Where are the Male Massage Parlors?
“I live in the cool part of Williamsburg.” That’s what the response to a Craigslist ad said. Later, in person, he clarified that he lived on the cusp of the ‘doxies and the hipsters. “My yard is the bridge.” Funny to hear someone rave about that because in the past, living near a bridge, a tunnel or train tracks was a bad thing, as in, living on the wrong side of the tracks. Ex: when in Pretty in Pink, Molly Ringwald won’t let the richie drive her home. “I don’t want you to know where I live!:(”
But I digress. I was in the market for a new friends-with-benefits. New ‘hood, new FWB. A situation like this, spurred by a dry spell, leads to the question: Why isn’t there a service for women called 1-800-dial-booty? I suppose some people call these male escorts. But, what I’m wondering is, if men have “massage parlors,” such as the one in Curry Hill that at 10 p.m. on a Thursday is open to give manicures, why aren’t there Italian men offering gay men and straight women massages?
But again I digress. This boy presented himself as a decent looking SWM, living in Williamsburg, working at his father’s factory, a native New Yorker, 420-friendly. Seemed fine, until I realized I’d met the stereotypical borough yid. OK, disclaimer: I’m a Jew, so I can say these things. If you are not of the chosen tribe, you may not. Just trust me or fear the wrath of even your secular friends.
After a few emails, we agreed to meet for a drink. I chose Rue B because it was dubbed a Jazz bar and a few people had recommended it. Dark and cozy, candle lit, filled with a mix of East Villagers and transplants from France, walls covered with black and white pictures of cultural icons, it was a great setting for meeting someone new. Public enough to be safe, close to my house and chill.

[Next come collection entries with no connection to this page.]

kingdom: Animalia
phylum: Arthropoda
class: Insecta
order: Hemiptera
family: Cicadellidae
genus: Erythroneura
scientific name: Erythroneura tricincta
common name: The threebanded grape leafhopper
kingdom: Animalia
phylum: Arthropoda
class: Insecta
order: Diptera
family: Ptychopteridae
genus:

But, as I was staring of the picture of James Dean and the legs of a thick white roller girl-type, wearing shorts and rainbow knee-high socks, I began realizing I’d scored a sort-of date with another confused New York man. Driven by the status quo and the pressure to earn, this secular, ecstasy swallowing, bike activist told me that after college, he spent time in Cozumel, Mexico, selling diamonds from a 46th Street shop to the tourists coming off cruise ships. Imagine that, a Queens native living in Cozumel, selling diamonds from Manhattan, likely by way of Africa, to Long Island residents on a Carnival trip. Oh the irony.
He told me that taking that job was good, because it got him on a career track and now he is money hungry. Otherwise, he might’ve ended up a beatnik. Oh the horror! And so back he came to the U.S. and ended up working for his dad’s Bronx-based factory, an import/export business, with a personal assistant in The Philippines (they write American English!), and a techie in India. It’s the American way!
On and on, about the sisters in Israel, the travel to South America, the many raging parties at his house spearheaded by his rich techie friend and the activist bikers downstairs. Oh so appealing. Meanwhile, he finished his beer in about two minutes. I’m not talking a 12-ounce bottle. I’m talking a pint of ale. It’s almost like it is supposed to seem like silent bragging, like a virtual pounding on the chest of a man that does not remotely resemble his primate counterpart.
But I’m not mad and I’m not sad. I’m not even disappointed. For I’ve got a tap Blue Moon in my hand, a bartender with a blond ponytail to glance at, and a giant photo of my love, James Dean, dead center ahead. It could be worse.
And so we segue to the movie, music and travel questions. The awkward silences. The bold questions–”do you have any vices, any fetishes, do you like girls?” Boring me, no, uh besides liquor and 420, which I don’t think of as vices. I’ve never done the “girl thing,” I respond. Am I sounding boring? Only in New York does a toking, drinking writer with colleagues in India and London, and a Kiwi trip planned–fear being boring?
So, after I finish my beer, he bluntly asks, “so, would you like to come back to Williamsburg with me?” I’ve already set up that I have a fictional assignment, so I say no this time. He advises that he is going to leave then and settles the bill. I have finally mastered the art of not even attempting the reach. Girl power!
So he pays and we walk out. He pulls the “I’m going this way,” so that I can say “well, I’m going that way.” And he says, “keep in touch. You’re cute.” And that’s all. I happily duck into the bodega to grab some milk to accompany tomorrow’s French press coffee. The last face of the night I see is the sweet middle-aged Arab man behind the counter, clothed in many layers, complete with a hood. We commiserate over the 19-degree weather and he flashes a kind innocent smile. Home to the organic vodka and tea, the cats and the computer. Not all men in NYC are crazy, but most of them are resistible.